• [Action item] Which lines of the material contain the word "Right"? Show each one.

• [Dataset extract]
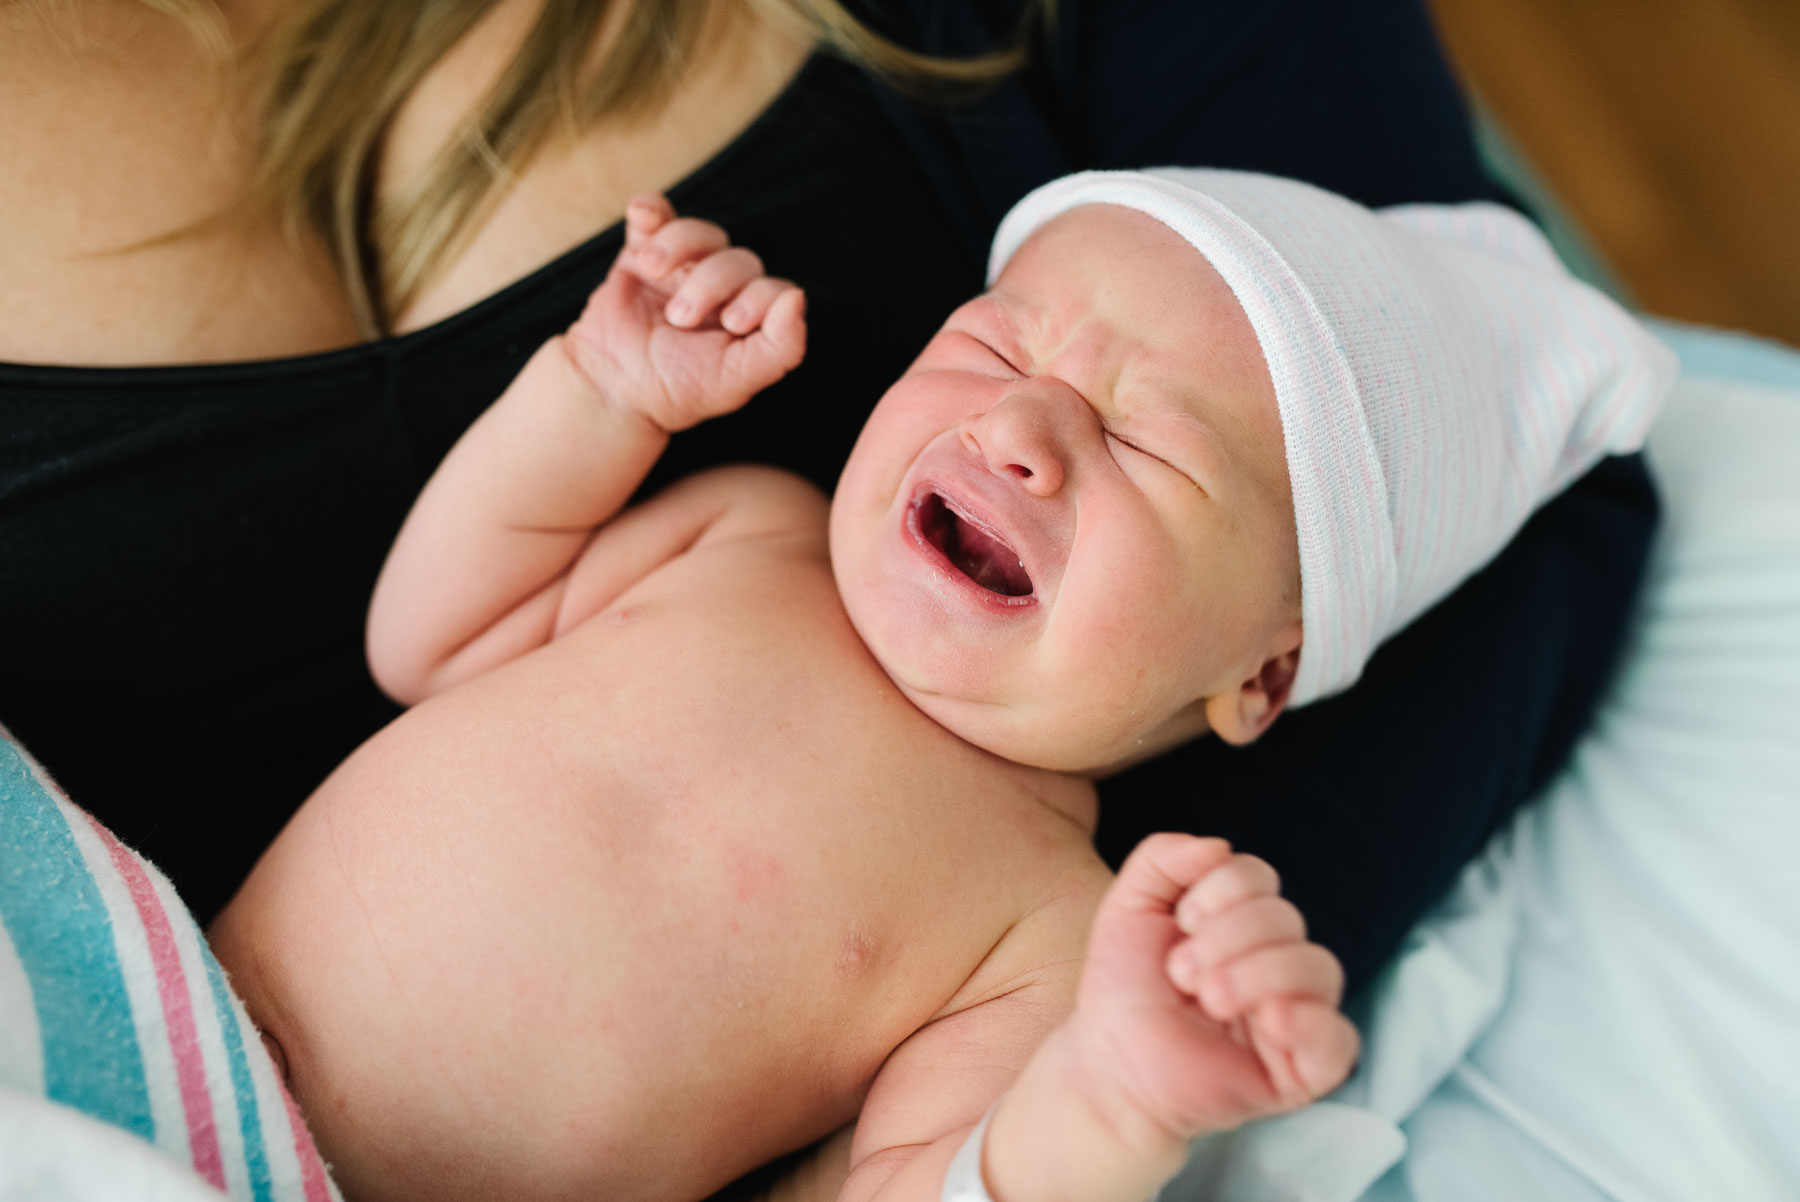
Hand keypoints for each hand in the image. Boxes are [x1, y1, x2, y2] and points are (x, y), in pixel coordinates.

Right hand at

==

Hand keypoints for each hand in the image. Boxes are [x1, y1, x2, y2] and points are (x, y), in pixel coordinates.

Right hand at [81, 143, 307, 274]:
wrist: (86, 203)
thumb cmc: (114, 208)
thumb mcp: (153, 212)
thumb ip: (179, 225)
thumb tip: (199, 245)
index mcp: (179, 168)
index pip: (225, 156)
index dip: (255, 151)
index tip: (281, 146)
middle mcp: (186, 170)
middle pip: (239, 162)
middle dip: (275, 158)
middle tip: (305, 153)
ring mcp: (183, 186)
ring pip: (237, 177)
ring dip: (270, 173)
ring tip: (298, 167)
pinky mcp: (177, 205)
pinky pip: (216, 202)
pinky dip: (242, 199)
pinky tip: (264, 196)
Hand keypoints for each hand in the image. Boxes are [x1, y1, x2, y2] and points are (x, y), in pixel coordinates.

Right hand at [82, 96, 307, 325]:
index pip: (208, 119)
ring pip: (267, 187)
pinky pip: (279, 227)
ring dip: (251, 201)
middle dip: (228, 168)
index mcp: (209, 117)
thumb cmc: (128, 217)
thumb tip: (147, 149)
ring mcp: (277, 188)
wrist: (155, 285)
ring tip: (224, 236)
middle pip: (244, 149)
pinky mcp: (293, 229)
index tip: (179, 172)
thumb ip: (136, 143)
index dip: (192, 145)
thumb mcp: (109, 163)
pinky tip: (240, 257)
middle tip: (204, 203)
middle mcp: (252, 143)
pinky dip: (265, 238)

* * *

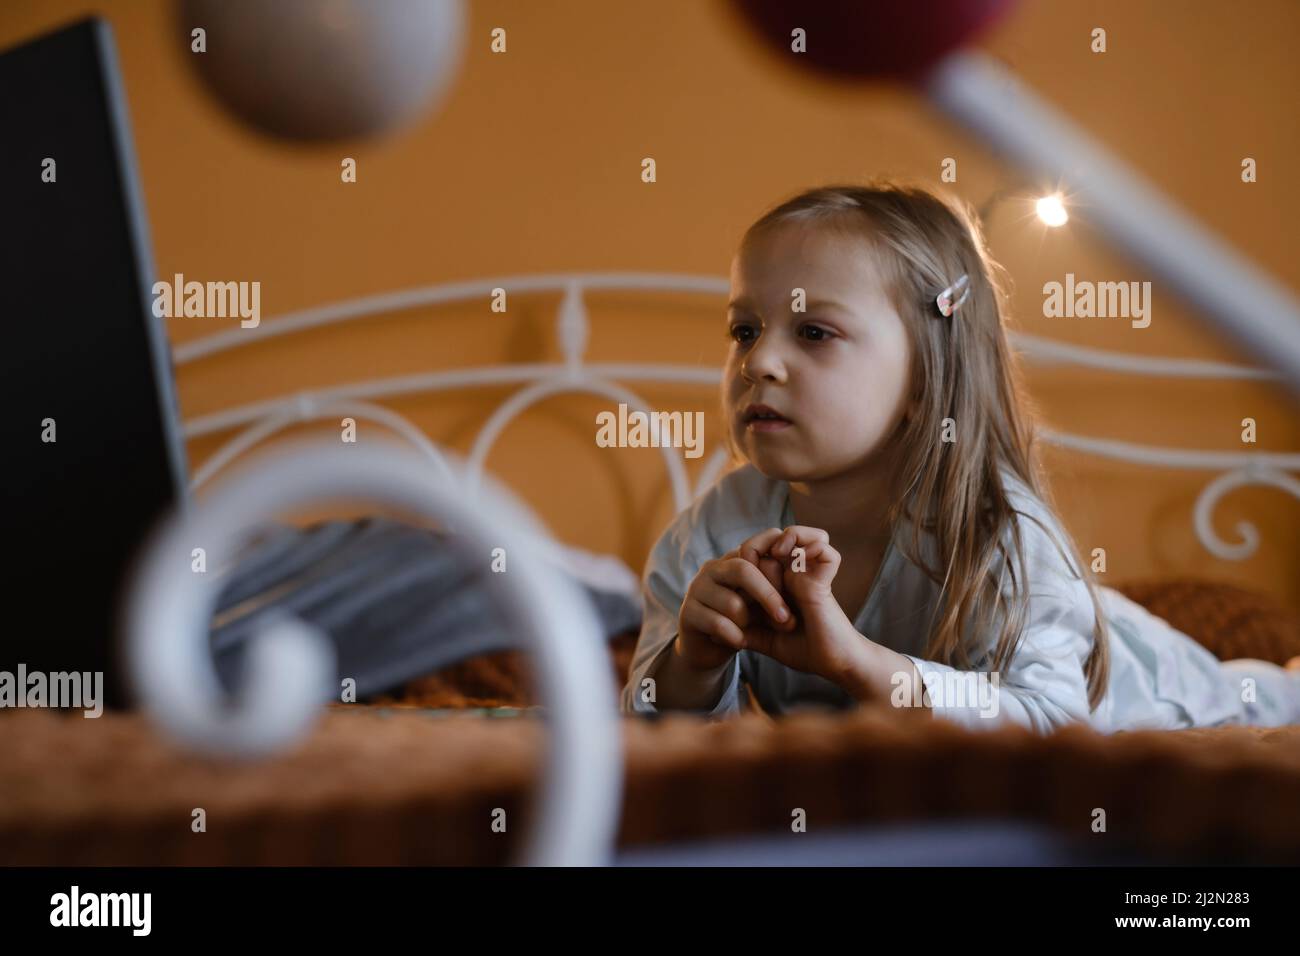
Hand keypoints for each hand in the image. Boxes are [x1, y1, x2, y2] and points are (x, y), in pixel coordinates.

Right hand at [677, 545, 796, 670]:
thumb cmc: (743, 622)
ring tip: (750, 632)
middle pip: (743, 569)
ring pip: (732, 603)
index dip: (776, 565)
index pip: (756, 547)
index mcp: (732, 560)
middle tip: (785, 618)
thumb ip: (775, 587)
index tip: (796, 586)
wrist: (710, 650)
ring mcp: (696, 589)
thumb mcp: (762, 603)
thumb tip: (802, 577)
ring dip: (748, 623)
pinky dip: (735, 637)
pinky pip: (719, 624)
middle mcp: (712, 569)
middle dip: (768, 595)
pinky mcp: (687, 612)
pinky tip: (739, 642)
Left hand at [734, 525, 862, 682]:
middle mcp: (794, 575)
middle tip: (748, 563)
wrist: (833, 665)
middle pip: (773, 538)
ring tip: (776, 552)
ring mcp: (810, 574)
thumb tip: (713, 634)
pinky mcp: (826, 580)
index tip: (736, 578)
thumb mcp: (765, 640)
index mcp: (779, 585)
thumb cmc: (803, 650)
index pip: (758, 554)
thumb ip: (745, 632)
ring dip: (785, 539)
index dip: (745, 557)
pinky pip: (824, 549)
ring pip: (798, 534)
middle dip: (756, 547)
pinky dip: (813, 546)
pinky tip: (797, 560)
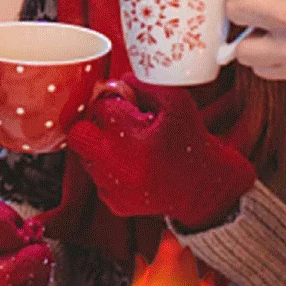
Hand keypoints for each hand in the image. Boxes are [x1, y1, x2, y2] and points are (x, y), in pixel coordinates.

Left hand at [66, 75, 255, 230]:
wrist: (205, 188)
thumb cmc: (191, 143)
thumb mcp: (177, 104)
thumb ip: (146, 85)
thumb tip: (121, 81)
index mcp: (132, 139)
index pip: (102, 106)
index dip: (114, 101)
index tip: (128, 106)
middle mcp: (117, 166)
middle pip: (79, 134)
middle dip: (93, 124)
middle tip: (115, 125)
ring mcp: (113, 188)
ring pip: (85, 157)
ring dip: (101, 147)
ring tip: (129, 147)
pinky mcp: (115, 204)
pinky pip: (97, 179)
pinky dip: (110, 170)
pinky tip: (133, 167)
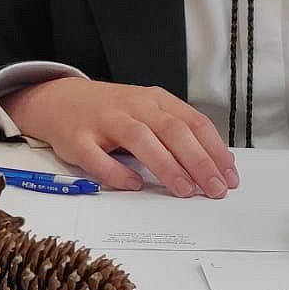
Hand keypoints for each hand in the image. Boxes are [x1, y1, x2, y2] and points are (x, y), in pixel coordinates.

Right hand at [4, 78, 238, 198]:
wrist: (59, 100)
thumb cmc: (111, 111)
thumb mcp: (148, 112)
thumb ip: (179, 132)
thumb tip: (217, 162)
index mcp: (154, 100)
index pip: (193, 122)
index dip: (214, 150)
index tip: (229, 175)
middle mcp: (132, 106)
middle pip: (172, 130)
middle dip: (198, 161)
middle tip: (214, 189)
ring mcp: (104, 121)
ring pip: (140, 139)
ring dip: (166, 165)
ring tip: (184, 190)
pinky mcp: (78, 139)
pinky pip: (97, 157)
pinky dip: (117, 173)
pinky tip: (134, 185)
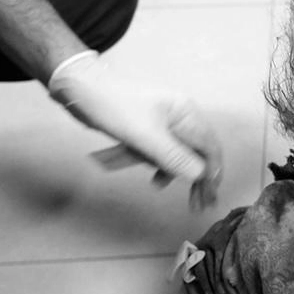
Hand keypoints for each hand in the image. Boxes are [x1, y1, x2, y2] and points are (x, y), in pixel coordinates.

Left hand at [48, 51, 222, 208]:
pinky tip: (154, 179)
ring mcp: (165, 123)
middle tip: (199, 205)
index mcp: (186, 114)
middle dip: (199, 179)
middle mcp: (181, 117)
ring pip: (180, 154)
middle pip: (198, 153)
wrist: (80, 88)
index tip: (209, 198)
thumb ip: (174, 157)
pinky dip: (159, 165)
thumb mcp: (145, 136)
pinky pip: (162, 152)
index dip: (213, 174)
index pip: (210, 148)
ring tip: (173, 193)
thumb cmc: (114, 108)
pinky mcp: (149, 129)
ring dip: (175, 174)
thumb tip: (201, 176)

• [Reply]
Right hand at
Right hand at [81, 143, 307, 274]:
Right hand at [82, 96, 307, 325]:
Right hand at [677, 545, 796, 670]:
Right hand at [4, 78, 238, 198]:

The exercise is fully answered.